C’est à bien autre chose qu’un roman policier conventionnel que nous convie David Bélanger avec Métastases. En effet, pour son premier roman, le jeune écrivain – il n’a que 25 ans – a choisi l’humour, le regard de biais et même la dérision pour mettre en scène une enquête qui dérive et dévie pour nous entraîner sur des chemins dont seuls certains nous sont connus.
Tout cela commence par le meurtre d’Éva Burns, jeune et jolie jeune femme délurée, à la réputation quelque peu douteuse, auquel nous assistons carrément, le narrateur ayant choisi de faire de nous des témoins quelque peu voyeurs d’ébats qui se terminent abruptement.
À coups de « vous » qui s’adressent au lecteur, alors que nous devenons les presque complices de ce qui vient de se passer sous nos yeux, le narrateur installe peu à peu son décor, choisit les acteurs et prépare sa mise en scène. Il y a, bien entendu, des enquêteurs plus vrais que vrais – en quelque sorte calqués sur ceux que nous retrouvons dans les polars de la Série noire ou dans certaines séries télévisées de l’époque où le « politiquement correct » n’était pas à la mode – que l’auteur désigne comme « le grand mentor » et « l’idiot sentimental ».
Il y aussi des indices qui ne mènent nulle part, des pistes imposées par la peur et l’esprit de plus en plus troublé par un cancer du cerveau dont les métastases se propagent partout, des moindres détails aux mécanismes criminels habituels dont on croit saisir le sens. Jusqu’à ce que tout se brouille, jusqu’à ce que l’enquête piétine tellement que le lecteur se demande si c’est là le sujet du roman ou bien autre chose qu’il est en train de découvrir au fil des pages.
Pas étonnant donc, dans ces conditions, que le lecteur et que l’enquête piétinent. Mais non sans occasionner un plaisir croissant pour le lecteur.

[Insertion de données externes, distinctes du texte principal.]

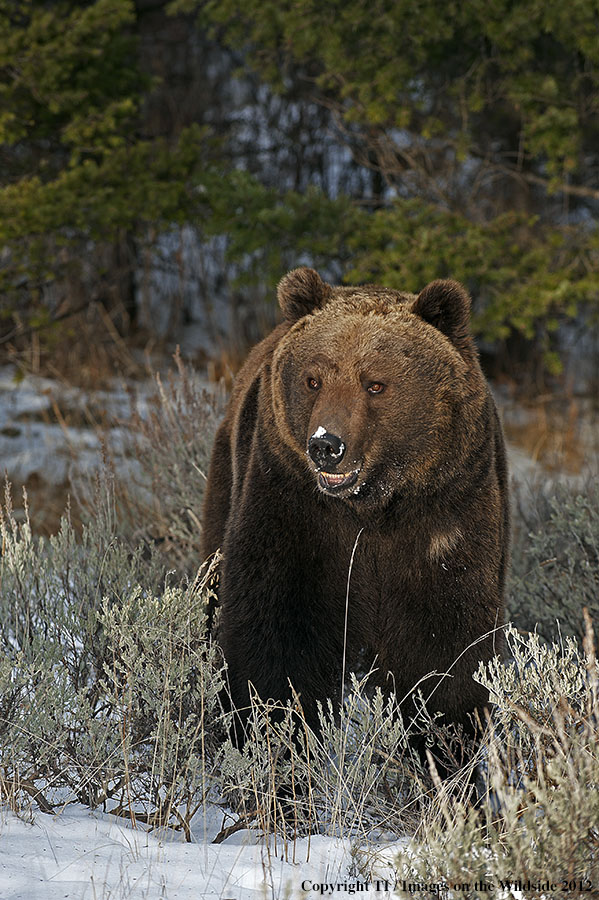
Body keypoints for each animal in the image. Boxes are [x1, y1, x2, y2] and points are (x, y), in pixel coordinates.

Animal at [203, 268, 510, 744]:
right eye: (313, 379)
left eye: (375, 383)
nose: (326, 445)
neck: (372, 507)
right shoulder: (293, 507)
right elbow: (277, 627)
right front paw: (271, 730)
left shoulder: (446, 513)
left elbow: (444, 641)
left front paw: (443, 740)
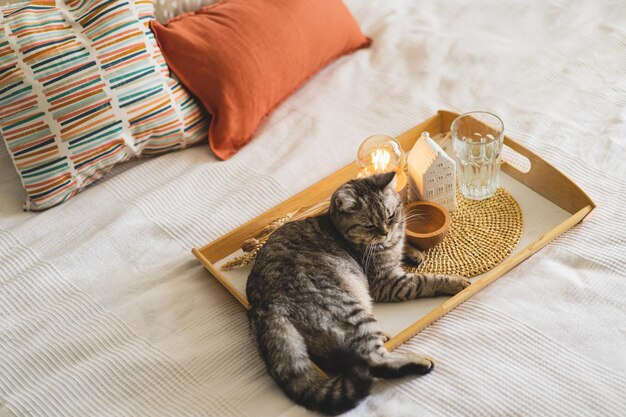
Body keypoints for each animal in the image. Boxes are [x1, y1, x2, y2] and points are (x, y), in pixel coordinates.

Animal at [244, 171, 468, 412]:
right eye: (369, 226)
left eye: (390, 216)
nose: (385, 232)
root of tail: (265, 305)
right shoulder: (388, 282)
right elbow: (425, 280)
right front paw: (456, 282)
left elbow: (403, 241)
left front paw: (413, 251)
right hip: (352, 309)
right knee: (372, 361)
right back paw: (418, 362)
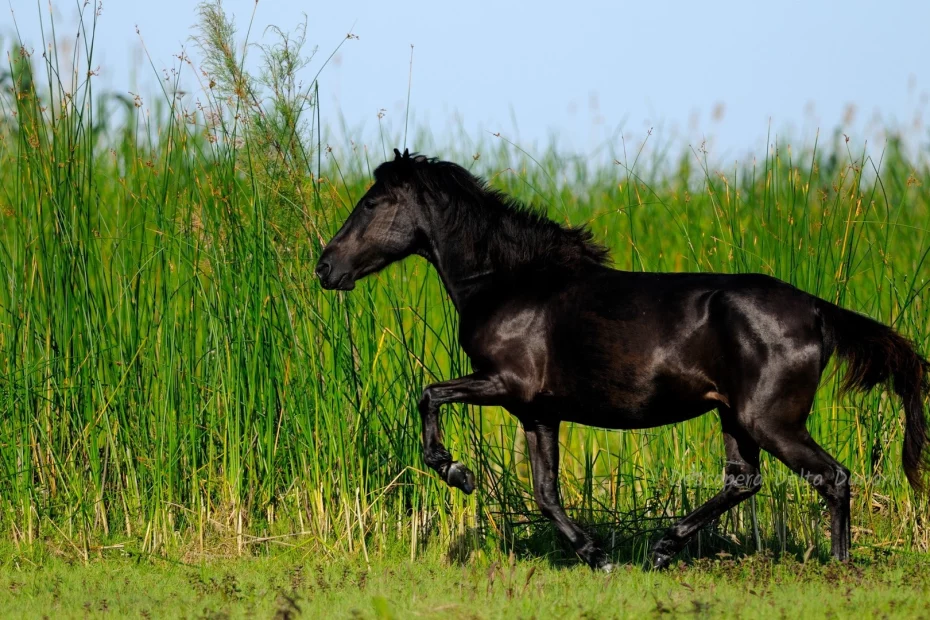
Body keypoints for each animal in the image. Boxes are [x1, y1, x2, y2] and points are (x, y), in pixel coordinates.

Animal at [316, 148, 924, 568]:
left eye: (372, 203)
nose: (325, 268)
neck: (510, 284)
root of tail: (816, 309)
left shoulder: (505, 383)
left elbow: (428, 394)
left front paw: (457, 472)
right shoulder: (537, 411)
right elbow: (545, 494)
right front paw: (597, 556)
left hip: (770, 420)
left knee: (832, 477)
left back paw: (838, 565)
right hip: (734, 417)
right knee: (744, 481)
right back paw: (661, 549)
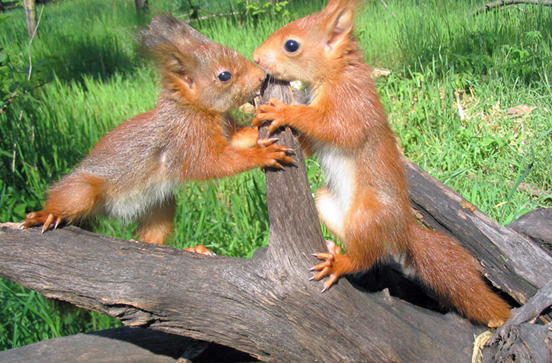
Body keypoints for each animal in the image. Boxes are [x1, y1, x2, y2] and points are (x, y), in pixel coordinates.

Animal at [18, 14, 292, 247]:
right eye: (224, 76)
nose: (262, 76)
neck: (193, 109)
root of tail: (109, 211)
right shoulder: (186, 139)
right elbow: (211, 163)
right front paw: (262, 154)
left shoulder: (223, 132)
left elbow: (237, 140)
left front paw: (261, 129)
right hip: (82, 191)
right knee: (67, 199)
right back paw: (45, 214)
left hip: (159, 207)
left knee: (150, 240)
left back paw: (194, 250)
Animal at [252, 0, 512, 328]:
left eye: (291, 45)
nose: (255, 57)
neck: (337, 74)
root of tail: (403, 229)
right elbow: (310, 144)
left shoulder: (352, 107)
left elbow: (335, 127)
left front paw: (284, 110)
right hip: (328, 203)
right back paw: (334, 248)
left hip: (368, 214)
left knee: (367, 258)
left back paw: (340, 262)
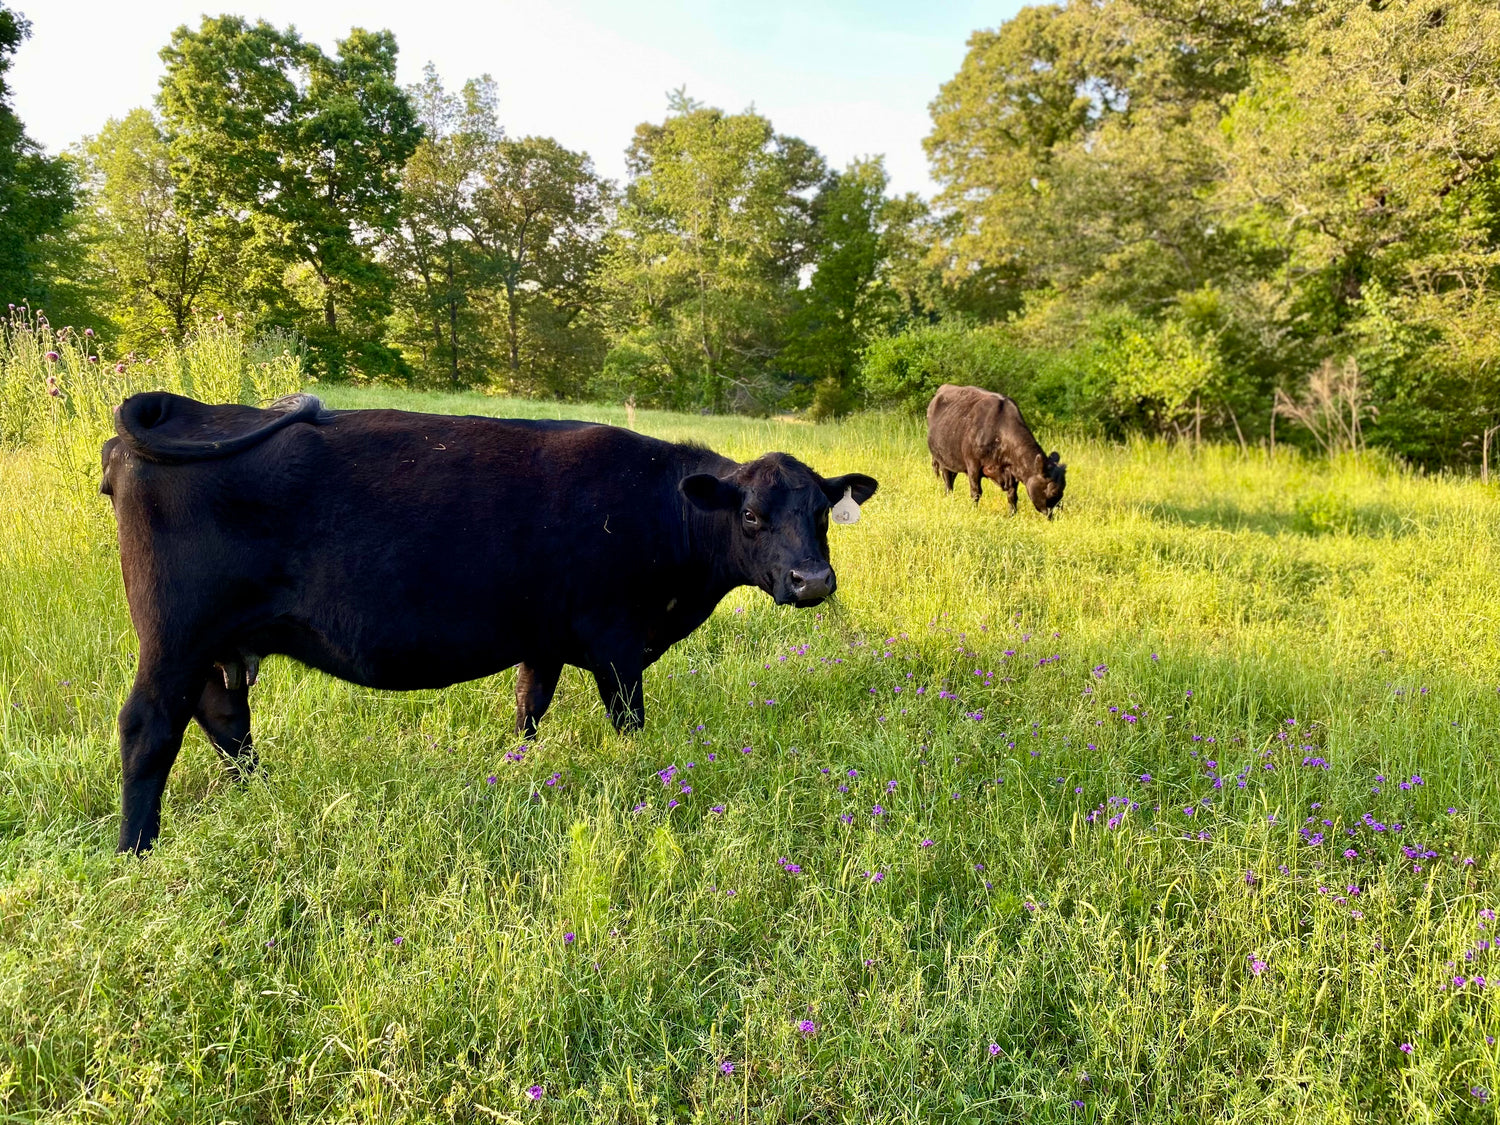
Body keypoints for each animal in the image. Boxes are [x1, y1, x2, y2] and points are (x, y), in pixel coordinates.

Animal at [102, 393, 876, 852]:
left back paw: (262, 794)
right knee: (150, 728)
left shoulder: (546, 638)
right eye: (750, 515)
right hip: (173, 638)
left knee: (223, 717)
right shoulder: (617, 644)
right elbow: (629, 723)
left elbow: (529, 706)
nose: (813, 581)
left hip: (216, 644)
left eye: (820, 513)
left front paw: (515, 770)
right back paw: (137, 848)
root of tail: (193, 412)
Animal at [924, 381, 1068, 519]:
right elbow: (976, 492)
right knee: (947, 481)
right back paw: (949, 499)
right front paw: (974, 511)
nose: (1058, 515)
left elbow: (1012, 496)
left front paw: (1012, 515)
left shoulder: (1013, 470)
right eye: (1054, 491)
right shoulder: (973, 465)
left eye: (1064, 488)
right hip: (942, 459)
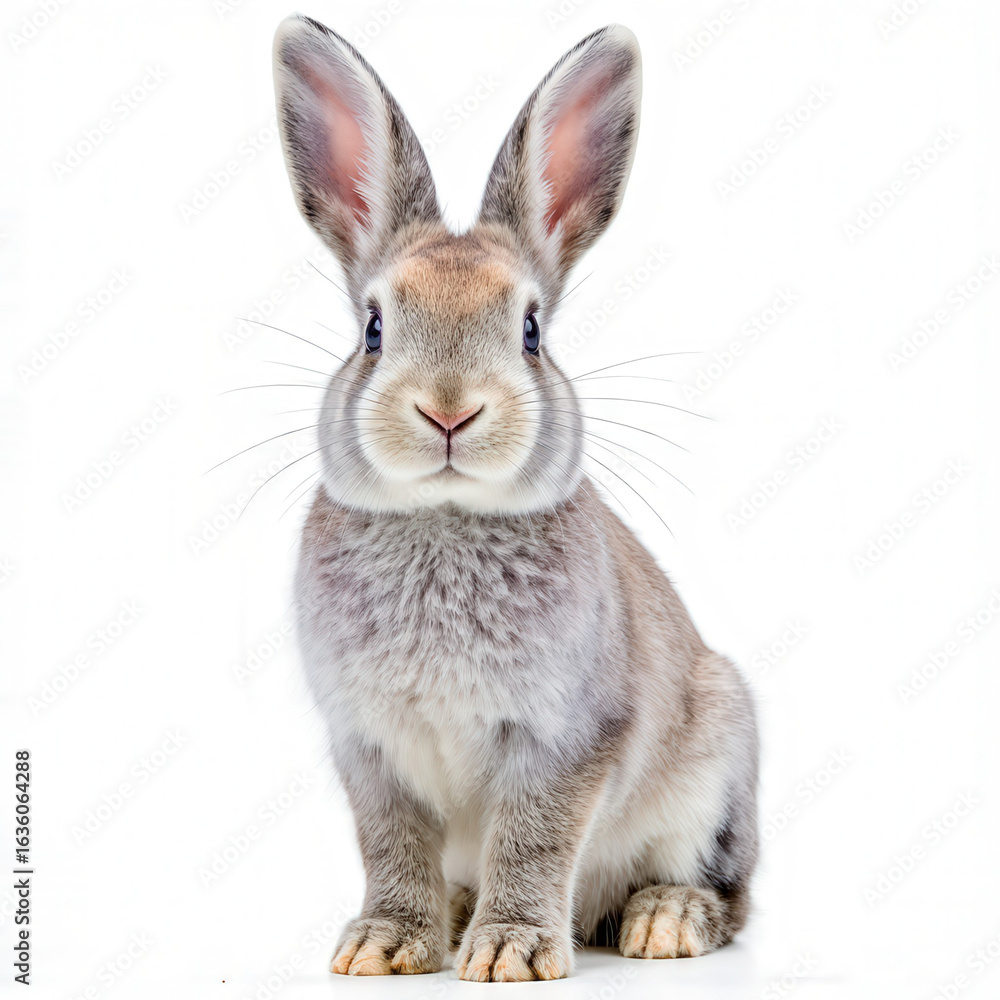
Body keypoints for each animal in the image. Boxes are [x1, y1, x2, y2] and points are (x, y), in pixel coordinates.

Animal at [273, 13, 758, 982]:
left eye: (531, 331)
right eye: (373, 329)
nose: (449, 408)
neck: (444, 518)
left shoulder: (566, 740)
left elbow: (534, 841)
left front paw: (510, 953)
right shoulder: (369, 749)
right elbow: (390, 844)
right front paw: (385, 944)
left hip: (715, 771)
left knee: (728, 894)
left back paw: (662, 922)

Le ton, les jeux de mots, les clins d’œil faits à la littérature (pas juste aux romans policiers), les presque caricatures que sont les policiers de service, dont un des deux s’appelle Guy Descars, tout cela concourt à faire de Métastases un roman solide, presque brillant, même si pas vraiment un roman policier, ce à quoi s’attendait le lecteur.
Au fond, il n’est pas si important (ni grave) que le lecteur referme le premier roman de David Bélanger avec l’impression de s’être fait avoir parce qu’il a davantage assisté à un combat d’idées et de mots qu’à l’arrestation d’un criminel. Il y a, avouons-le, un côté jubilatoire à se faire avoir quand c’est fait avec habileté.